|
À l’ère des villes nouvelles, des mégapoles et de la civilisation citadine, le scoutisme propose toujours une pédagogie de pleine nature. Il invite les « rats des villes » que nous sommes à rejoindre les « rats des champs ».
Qu’est-ce que le scout, la guide vont donc chercher dans cette nature alors que la ville offre tout un confort, des activités et même une « évasion » dans certains cas ?

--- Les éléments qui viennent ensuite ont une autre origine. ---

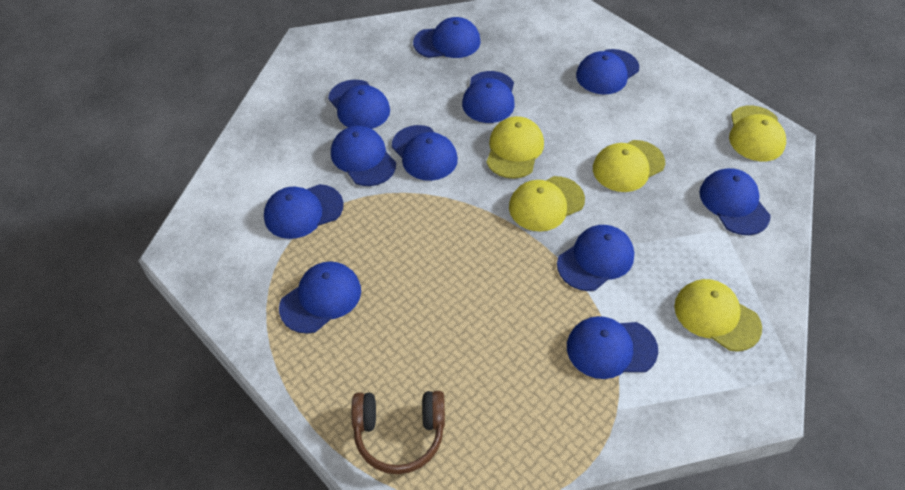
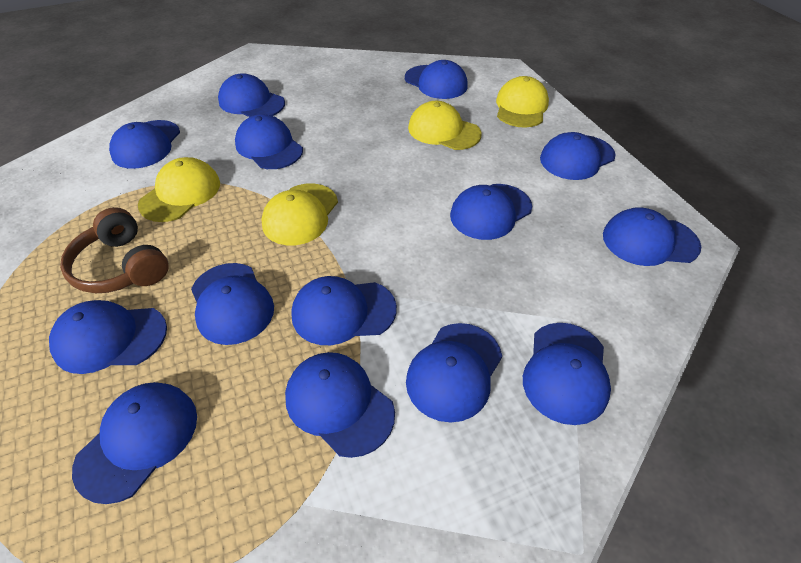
blue cap: 11 -> 14
yellow cap: 5 -> 4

Les guides et les scouts ont compris que la nature n’est pas seulement un « cadre de vie », un principe d’évasion mais que c’est une école de vie. Un lieu d’acquisition à la vitesse d’assimilation humaine, un lieu de vie basée sur les qualités fondamentales du caractère. Saint Bernard ne disait-il pas après bien d’autres illustres devanciers : « Croyez-en mon expérience, il y a plus à apprendre dans les forêts que dans les livres ». En pleine nature, le scoutisme redécouvre les gestes simples, non-assistés, qui font de l’homme un conquérant, un aventurier permanent. Sans artifice, il assume ses responsabilités, il se mesure et se forge un caractère dans les éléments qui sont inéluctablement (et parfois même en ville) depuis toujours ses compagnons.

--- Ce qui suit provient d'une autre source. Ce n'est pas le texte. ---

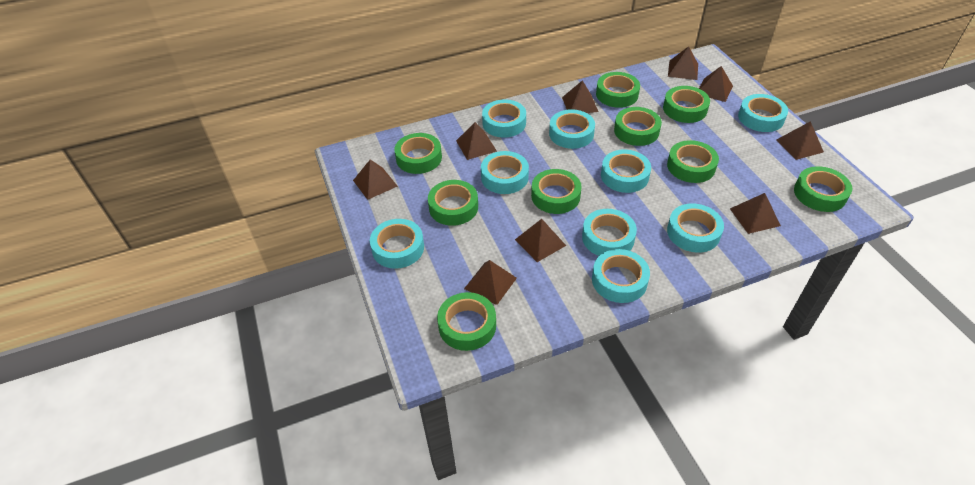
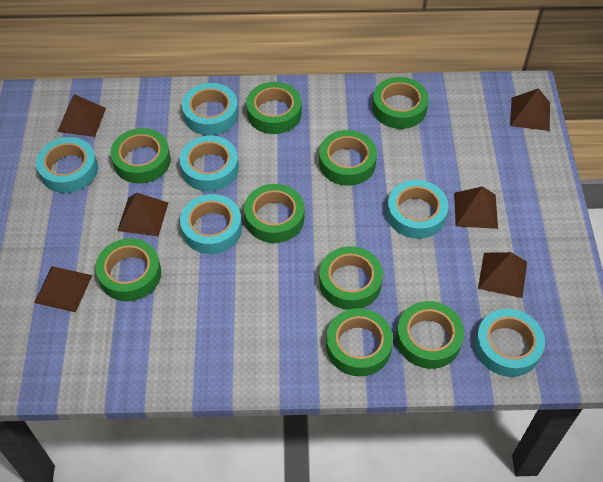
brown pyramid: 9 -> 6
turquoise tape: 9 -> 6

Mais la nature éduque aussi le cœur et l’âme. « La nature est l’altitude d’emploi du scoutisme… Dans l’arbre il y a plus que l’arbre, et dans le cerf plus que la vie. La nature est l’itinéraire ascendant qui mène du désir de connaître au-delà des apparences… » (M. Menu). L’apprentissage de l’écoute, l’école du silence, de la paix n’est compréhensible, on pourrait même dire sensible, qu’en immersion en pleine nature.

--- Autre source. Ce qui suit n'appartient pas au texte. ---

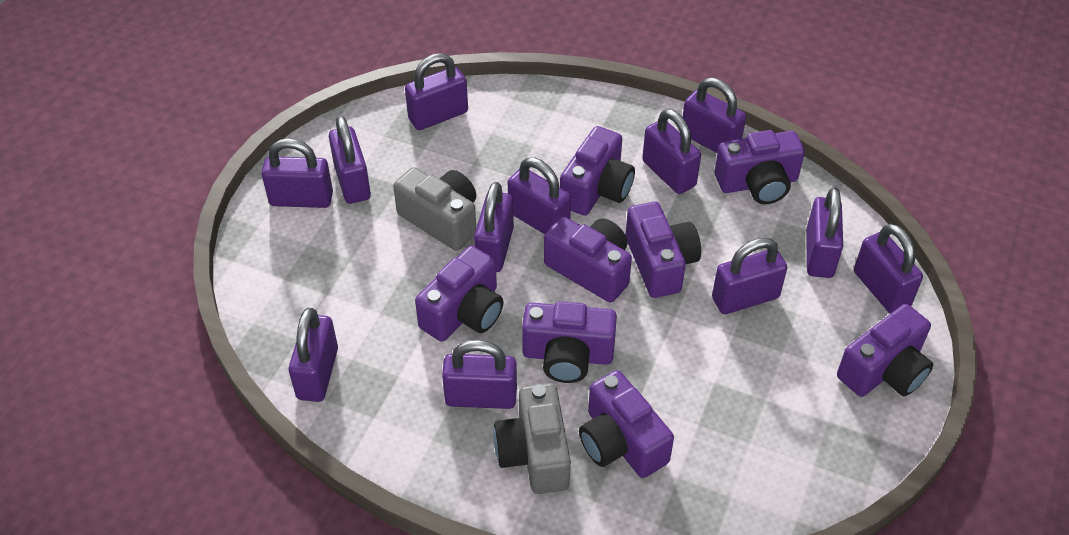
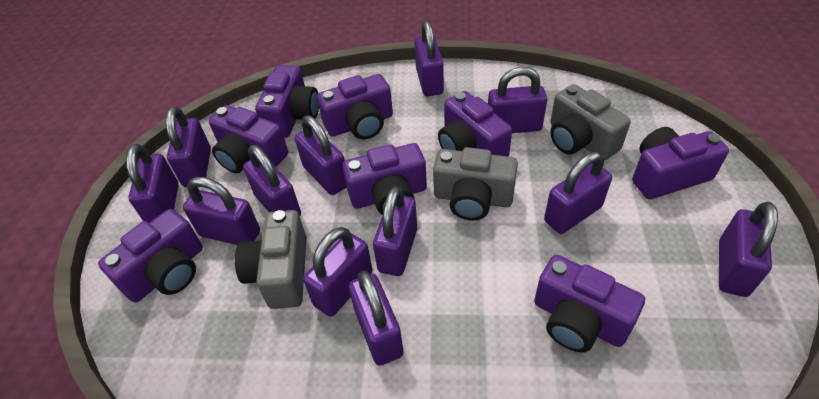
grey camera: 2 -> 3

Les bienfaits de la nature sont reconnus comme une nécessité vitale par tout le monde aujourd’hui. Des aventuriers qui nous font rêver du bout du monde jusqu’aux clubs de randonnée, en passant par les vacances vertes ou bleues : tout est prétexte à « l’évasion nature ». Si le scoutisme a, en son temps, mis le campisme à la portée de nos sociétés occidentales, il a surtout voulu montrer qu’il fallait se fondre dans la nature pour en comprendre les secrets. Les équipes techniques éclaireur (1) de la mer, de la montagne ou des rivières et lacs n’ont pas d’autre ambition que cette immersion, cette communion avec les différents milieux de vie naturelle, appelés aussi biotopes. Au constat de la désertification des campagnes et de l’hypertrophie des villes, le scoutisme veut un jumelage pratique. Son ambition, tout en étant modeste, a pour objectif de renvoyer vers les villes, au soir des sorties, des jeunes qui ont descendu la montagne, ont marché dans la forêt sombre ou ont parcouru une longue rivière. Le lundi matin, dans la cour des collèges et des lycées, ils n’ont pas que les aventures « stéréotypées » du film national du dimanche soir à raconter. Merci au scout des villes qui a vécu un camp sacré plutôt qu’une « sacrée soirée télévisée ».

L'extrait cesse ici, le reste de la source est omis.